Pitchfork Wrote:
To be perfectly blunt, I was disappointed in Guilty Simpson's debut, Ode to the Ghetto. I mean, roughneck rhyming over J Dilla, Black Milk, and Oh No beats-- how could this fail? But for the most part, I felt like I stumbled upon an indie version of Memphis Bleek's M.A.D.E., where an embarrassment of production riches were squandered on someone who had no problem portraying himself as a token street soldier. A lot of people told me I'd underrated it, and listening to OJ Simpson, I'm inclined to go back and find out if they're right. Guilty Simpson's second record is so cohesive, so focused, and so flat-out fun, I'm amazed it's the work of the same guy.
What's at first striking is that two tracks of erratically paced skits and assorted chatter totaling about four minutes pass by before we actually hear Simpson rap. OJ Simpson is entirely produced by Madlib, so if that structure puts you in the mindset of either Madvillainy or Lord Quas, it's for good reason. Though it lacks the bottled-lightning brilliance and brevity of the former and the bugged-out demeanor of the latter, Madlib still tailors it to Simpson's individual talents. Through a haze of stand-up routines, half-remembered conversations, and fake news broadcasts, OJ feels like the work of someone equal parts class clown and playground bully, daydreaming about his next lay, next high, or, most often, next chance to knock some sucker out.

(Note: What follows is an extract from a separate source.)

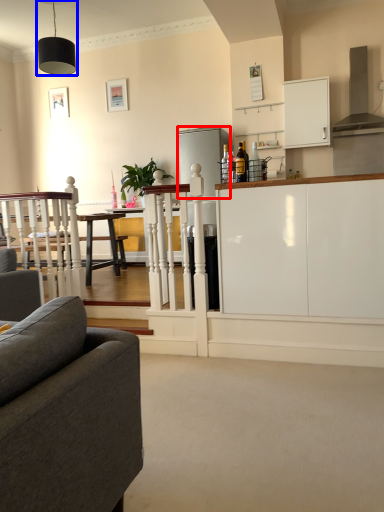
Question: Which of the following is the closest to the observer, appliance (highlighted by a red box) or light fixture (highlighted by a blue box)?

Choices:
 (A) appliance
 (B) light fixture

Answer: (B)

But while Madlib clearly plays a large role in determining the album's vision, it would be a mistake to overlook how Guilty Simpson rises to the occasion. While Simpson maintains his bullish, no-frills cadences, he's exponentially more playful and humane than he was on Ode to the Ghetto's gangsta to-do checklist. It's a pleasure to hear him spitball multi-layered rhymes that never call attention to their own ingenuity; you get something of a Simpson synopsis in a line like, "I go at your street with aggression/ The same way I go at a beat and wreck sessions/ Then shoot a load on your freak at Best Western."

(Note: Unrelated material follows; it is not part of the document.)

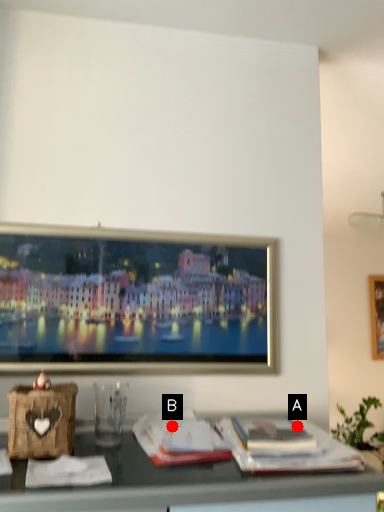
Question: Two points are circled on the image, labeled by A and B beside each circle. Which point appears farthest from the camera in this image?

Choices:
 (A) A is further
 (B) B is further

Answer: (B)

But while OJ mostly stays within a zone of gunplay and battle rap, when Simpson delves into something other than his ability to hold his own on a mic or a barstool, he provides crucial insight to his surroundings. The rise-and-fall narrative of "Karma of a Kingpin" is a statement of the universality of the selectively scrupulous drug dealer that would justify his destructive trade by occasionally paying his customer's electric bill. Meanwhile, his J Dilla tribute "Cali Hills" reminds me of what Raekwon's "Ason Jones" did for Ol' Dirty Bastard, brave in its willingness to explore an occasional mundane humanity rather than legend or caricature. The only spot where OJ really falls flat is "Back on the Road Again", where Madlib's pitched-up sampling plays it a little too straight, and Simpson's wearied tour lament does the same.
But as highlights crop up throughout the sprawl-- Madlib's zombie funk on "Coroner's Music", the cyclical, effortless hooks of "Hood Sentence" and "New Heights"-- the temptation arises to strip OJ Simpson for parts. Yet, beyond providing important pivots for mood ("Something Bad" and "Something Good" in particular), a three-track run toward the end of the album that lacks any sort of interlude is strong, but a bit ordinary. If OJ Simpson really were just a quantum leap for Guilty Simpson as a rapper, it would already be one of the year's best surprises, but strange digressions and all, it's something that honors his legacy by sounding like it could hold its own within Stones Throw's impeccable mid-00s run.